La Section du statut de réfugié de la Commission de l'immigration et du statut de réfugié est-elle tenue, avant de traiter une revendication du statut de réfugié, de s'assurer que, conformément au paragraphe 69(4) de la Loi sur l'immigration, le représentant commis d'office et tout demandeur mineur intéressé, ou une personne qui, de l'avis de la Section, n'est pas en mesure de comprendre la nature de la procédure, comprennent pleinement ce que signifie le fait d'être ou d'avoir un représentant commis d'office ainsi que les conséquences qui pourraient en découler?

[18]       Le juge Teitelbaum a refusé de certifier la question précitée. La Cour ne certifiera pas une question. La Cour est convaincue qu'il s'agit d'une affaire qui met en cause des faits particuliers et que, en conséquence, toute question certifiée ne serait pas une question de portée générale.

___________________________________

                          Juge

Ottawa, Ontario

Le 18 janvier 2002

Traduction certifiée conforme

                                                         

Richard Jacques, LL.L.


                                                                                       Date : 20020118

                                                                         Dossier : IMM-1369-01

OTTAWA (ONTARIO), le 18 janvier 2002

EN PRÉSENCE DE MONSIEUR LE JUGE GIBSON

ENTRE :

JOZSEF PETROVICS, RITA PETROVICSNE KALOTAL,

PETRA PETROVICS, PATRICIA PETROVICS

Demandeurs

et

LE MINISTRE

DE LA CITOYENNETÉ ET DE L'IMMIGRATION

Défendeur

                                           ORDONNANCE

La présente demande de contrôle judiciaire est rejetée.

Aucune question n'est certifiée.

FREDERICK E. GIBSON

Juge

Traduction certifiée conforme

                                                         

Richard Jacques, LL.L.


                          COUR FÉDÉRALE DU CANADA

                     SECTION DE PREMIÈRE INSTANCE

                       AVOCATS INSCRITS AU DOSSIER

                                                                                                                   

DOSSIER :                       IMM-1369-01

INTITULÉ :                      Jozsef Petrovics et al. c.
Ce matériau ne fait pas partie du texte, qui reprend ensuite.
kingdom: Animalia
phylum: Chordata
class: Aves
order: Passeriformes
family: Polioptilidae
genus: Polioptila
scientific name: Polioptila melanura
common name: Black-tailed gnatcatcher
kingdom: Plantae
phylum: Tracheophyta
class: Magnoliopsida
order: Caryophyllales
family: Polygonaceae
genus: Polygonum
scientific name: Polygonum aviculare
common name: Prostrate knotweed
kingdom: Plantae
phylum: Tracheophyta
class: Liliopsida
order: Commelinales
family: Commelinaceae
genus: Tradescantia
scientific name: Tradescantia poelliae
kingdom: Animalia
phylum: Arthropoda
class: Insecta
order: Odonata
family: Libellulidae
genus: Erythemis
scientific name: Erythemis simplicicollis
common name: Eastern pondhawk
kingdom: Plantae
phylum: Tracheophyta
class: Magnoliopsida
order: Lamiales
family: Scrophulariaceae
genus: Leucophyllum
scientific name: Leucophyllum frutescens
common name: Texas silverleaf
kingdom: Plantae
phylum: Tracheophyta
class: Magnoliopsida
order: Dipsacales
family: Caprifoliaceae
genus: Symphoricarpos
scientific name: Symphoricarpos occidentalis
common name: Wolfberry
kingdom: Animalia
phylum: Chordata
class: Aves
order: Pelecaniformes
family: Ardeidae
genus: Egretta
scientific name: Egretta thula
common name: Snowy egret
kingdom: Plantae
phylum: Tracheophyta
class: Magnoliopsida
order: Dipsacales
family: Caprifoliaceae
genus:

M.C.I.

LIEU DE L'AUDIENCE :                                             Toronto (Ontario)

DATE DE L'AUDIENCE :                                           Le 10 janvier 2002

MOTIFS DE L'ORDONNANCE

ET ORDONNANCE :                                     M. le juge Gibson

EN DATE DU :                 18 janvier 2002

COMPARUTIONS:

George J. Kubes                                  POUR LES DEMANDEURS

Mielka Visnic                                       POUR LE DÉFENDEUR

AVOCATS INSCRITS AU DOSSIER:                                             

George J. Kubes                                  POUR LES DEMANDEURS

Toronto (Ontario)

Morris Rosenberg                                 POUR LE DÉFENDEUR

Sous-procureur général du Canada



[1]         L.R.C. 1985, ch. I-2.

[2]       Dossier des revendicateurs, p. 70 et 71.

[3]         [1999] 3 C.F. 73 (1re inst.).